What is part 4? Is there a part 5?
multipart/form-data contains boundary to separate name/value pairs. The boundary acts like a marker of each chunk of name/value pairs passed when a form gets submitted. The boundary is automatically added to a content-type of a request header.
The boundary is included to separate name/value pair in the multipart/form-data . The boundary parameter acts like a marker for each pair of name and value in the multipart/form-data. The boundary parameter is automatically added to the Content-Type in the http (Hyper Text Transfer Protocol) request header.
multipart/form-data [RFC1867] The multipart/form-data content type is intended to allow information providers to express file upload requests uniformly, and to provide a MIME-compatible representation for file upload responses.
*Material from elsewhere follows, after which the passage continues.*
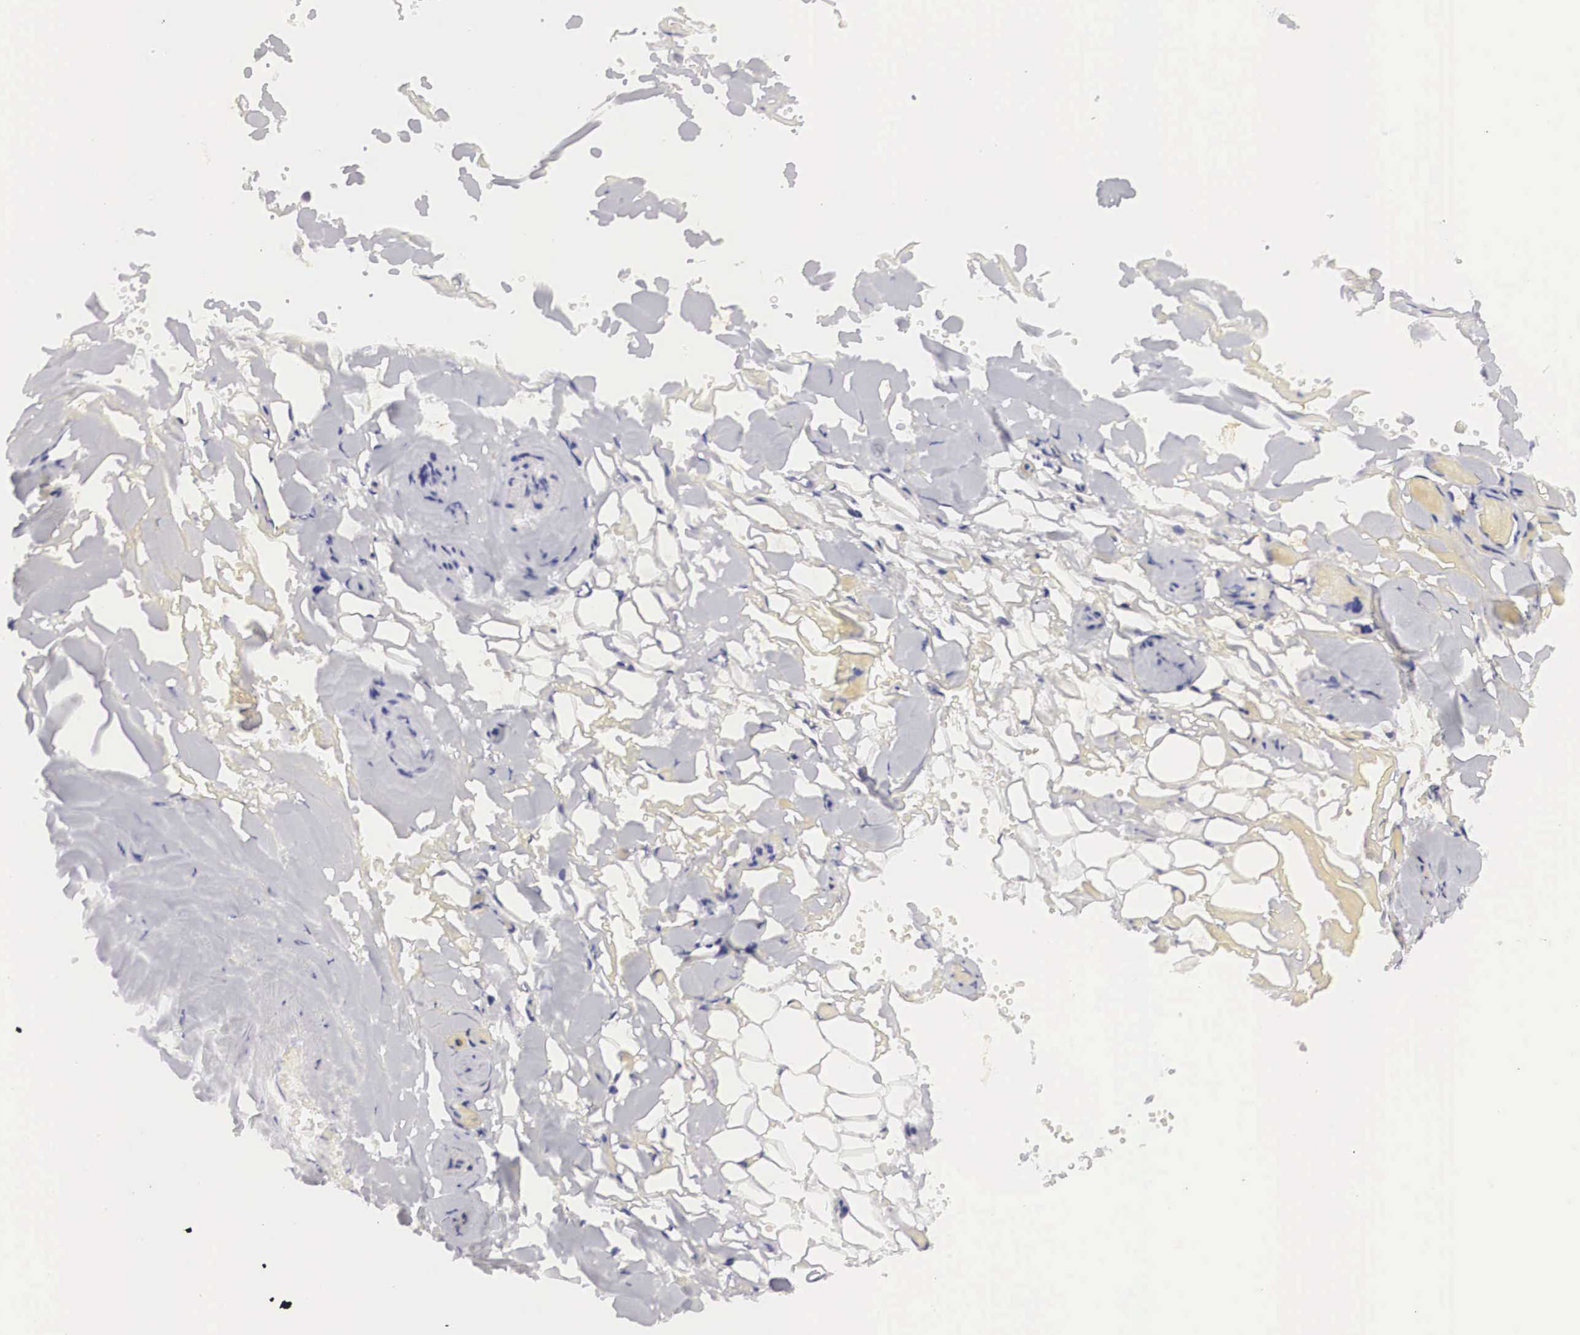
{"staining": {"intensity": "negative", "quantity": "none", "location": "none"}, "tissue": "salivary gland", "cell_type": "Glandular cells", "image_type": "normal", "snomed": [{"axis": "morphology", "description": "Normal tissue, NOS"}, {"axis": "topography", "description": "Salivary gland"}, {"axis": "topography", "description": "Peripheral nerve tissue"}], "caption": "Salivary gland was stained to show a protein in brown. There is no significant positivity in glandular cells.", "gene": "TYR", "patient": {"sex": "male", "age": 62}}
Multipart/Form-Data is a popular format for REST APIs, since it can represent each key-value pair as a “part” with its own content type and disposition.
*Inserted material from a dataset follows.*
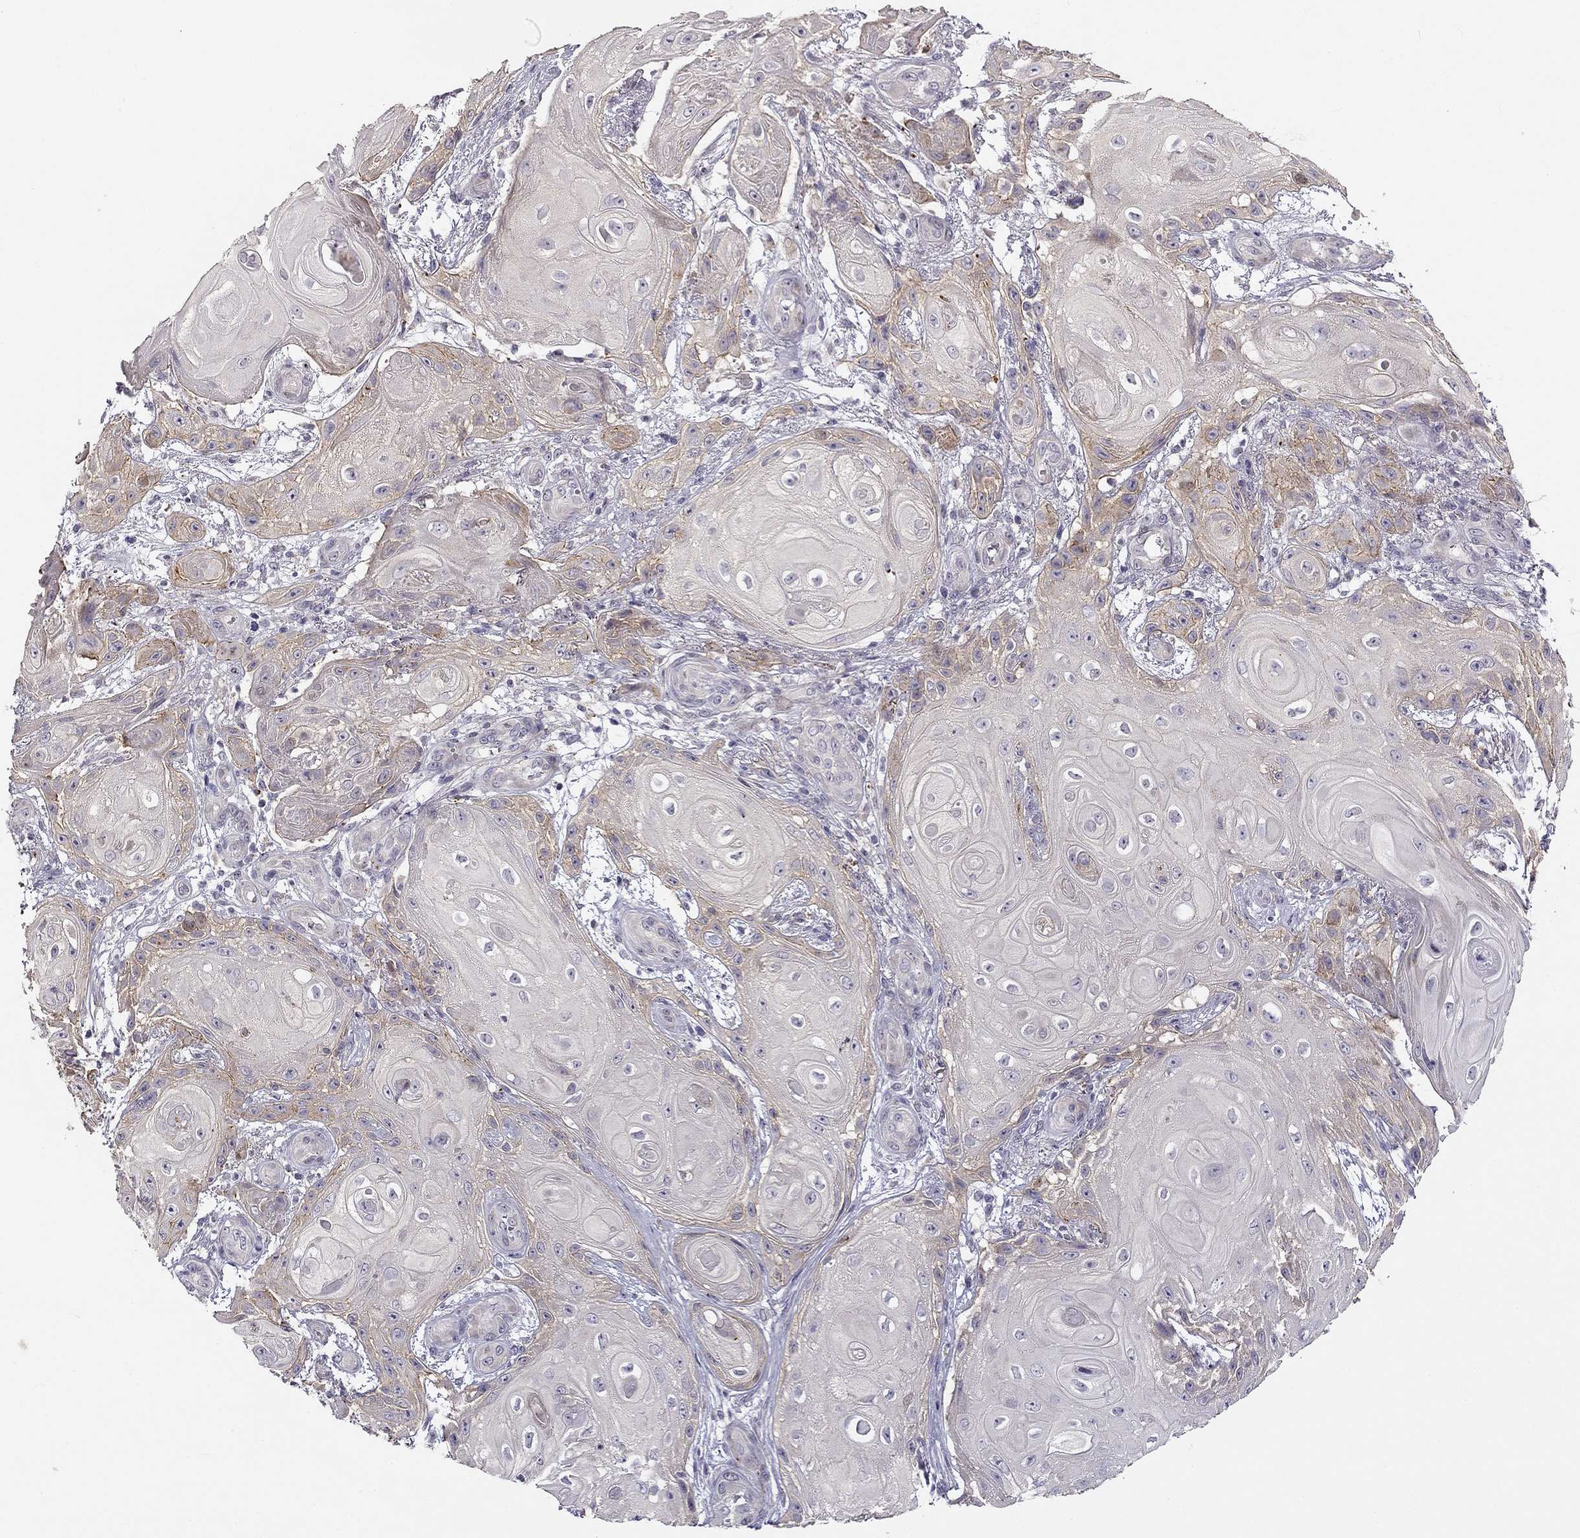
{"staining": {"intensity": "moderate", "quantity": "<25%", "location": "cytoplasmic/membranous"}, "tissue": "skin cancer", "cell_type": "Tumor cells", "image_type": "cancer", "snomed": [{"axis": "morphology", "description": "Squamous cell carcinoma, NOS"}, {"axis": "topography", "description": "Skin"}], "caption": "This is an image of immunohistochemistry staining of skin squamous cell carcinoma, which shows moderate expression in the cytoplasmic/membranous of tumor cells.", "gene": "CNR1", "patient": {"sex": "male", "age": 62}}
Although I cannot provide a definite answer, this would be my reasoning, based on the RFC:
Following the BNF from RFC 2046, the last part of the example (i.e. OP's "part 4" and "part 5") could be summarized as
delimiter CRLF delimiter close-delimiter
where delimiter := CRLF dash-boundary
.
The BNF for the multipart body is defined as
multipart-body := [preamble CRLF]
dash-boundary transport-padding CRLF
body-part *encapsulation
close-delimiter transport-padding
[CRLF epilogue]
where
encapsulation := delimiter transport-padding
CRLF body-part
Although RFC 2046 includes two, apparently different, rules for body-part
, viz. here and here, it seems body-part
may be empty (also see MIME-part-headers
in RFC 2045 and message
in RFC 822). In addition, transport-padding
should be empty.
Assuming this is the case, then encapsulation
with an empty body-part
would be delimiter CRLF
.
I guess this would make "part 4" officially empty.
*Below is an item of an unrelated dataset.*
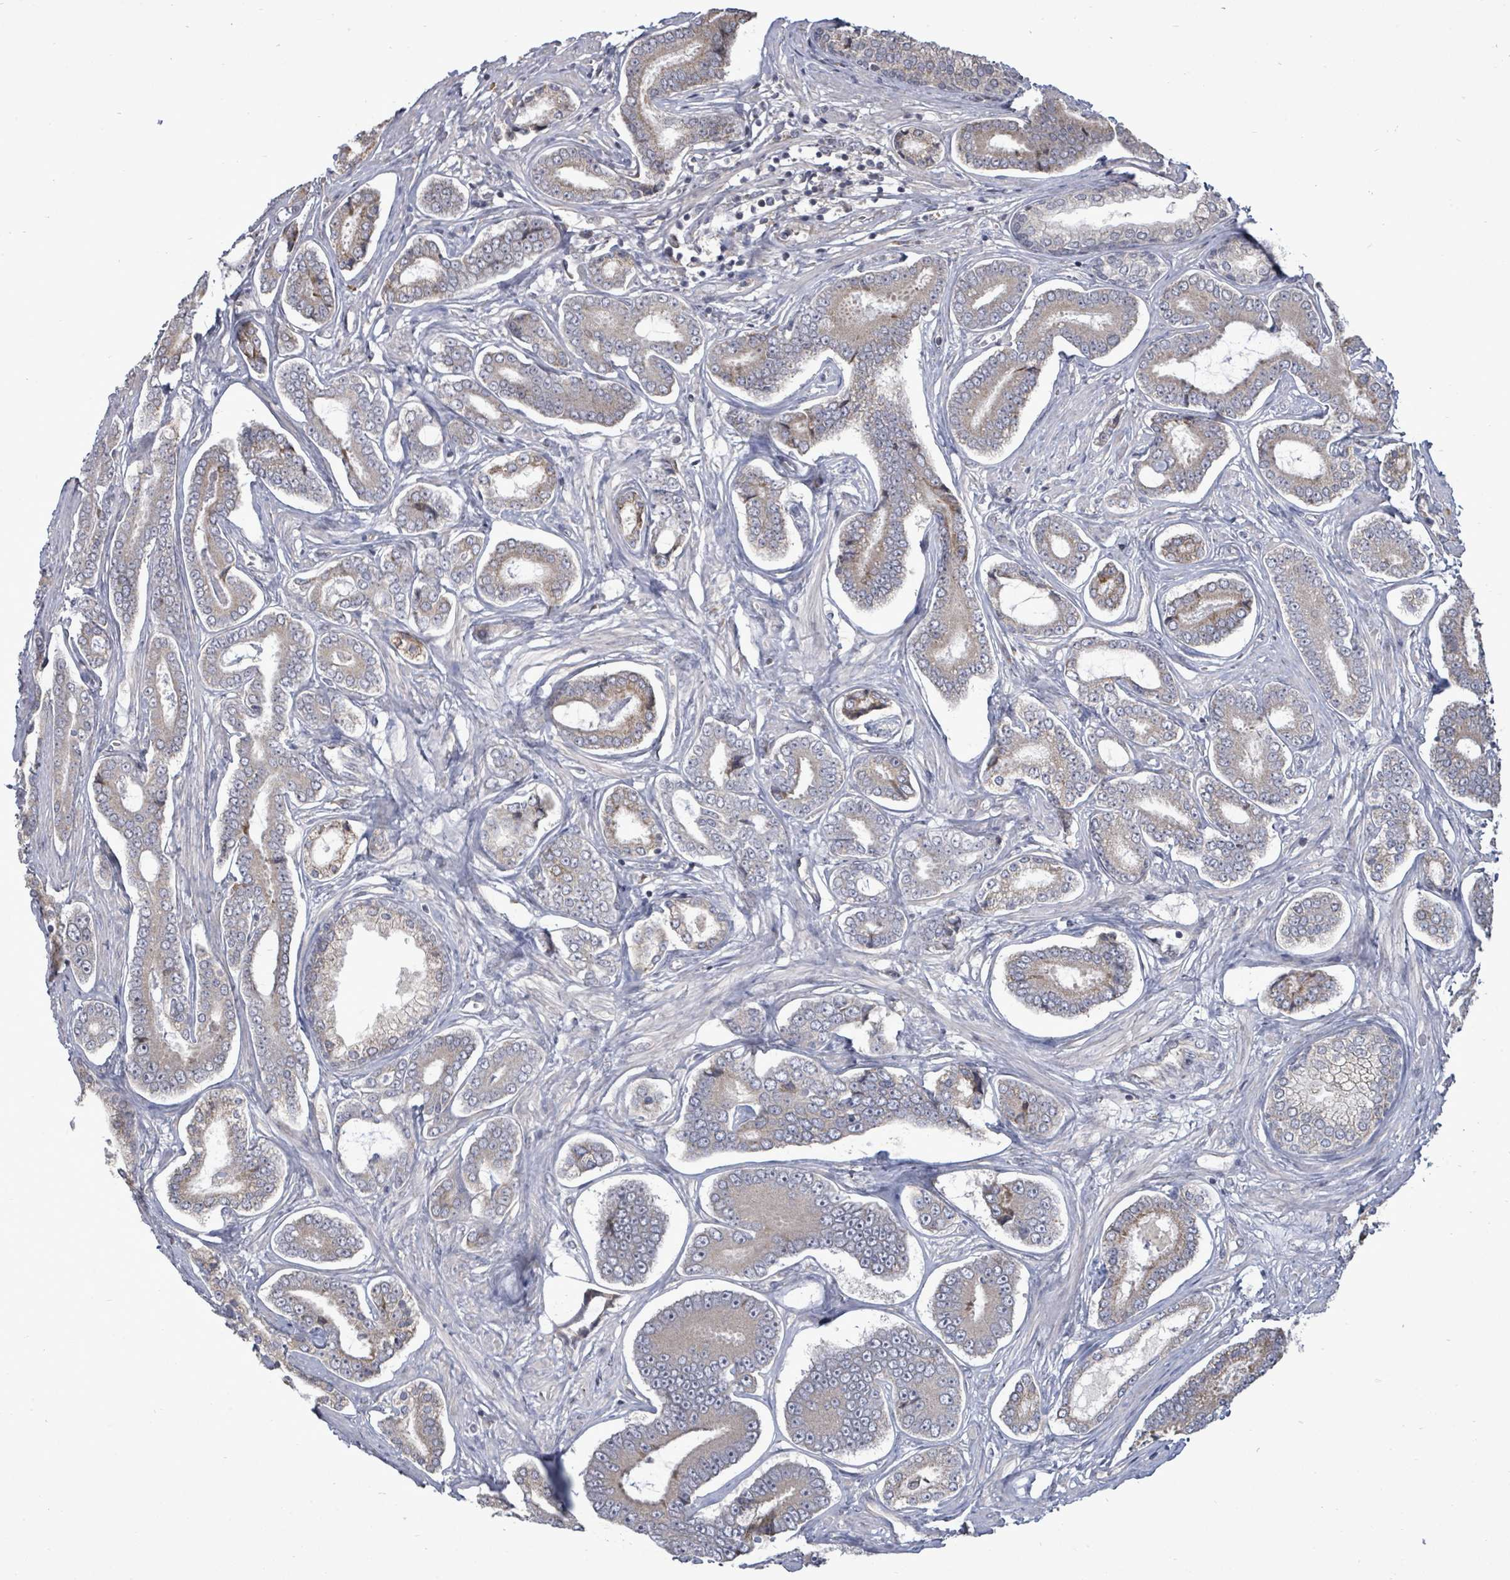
{"staining": {"intensity": "weak", "quantity": "<25%", "location": "cytoplasmic/membranous"}, "tissue": "prostate cancer", "cell_type": "Tumor cells", "image_type": "cancer", "snomed": [{"axis": "morphology", "description": "Adenocarcinoma, NOS"}, {"axis": "topography", "description": "Prostate and seminal vesicle, NOS"}], "caption": "High power microscopy micrograph of an IHC micrograph of adenocarcinoma (prostate), revealing no significant expression in tumor cells.", "gene": "POMGNT2", "patient": {"sex": "male", "age": 76}}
As for "part 5", based on the above, I would expect the stream to end in encapsulation close-delimiter
, so that would be delimiter CRLF close-delimiter
.
However, the stream ("part 5") ends in delimiter close-delimiter
, without a CRLF
(I assume this is the "missing a CRLF" from the question title).
Doesn't this mean the stream is simply invalid (or non-compliant)?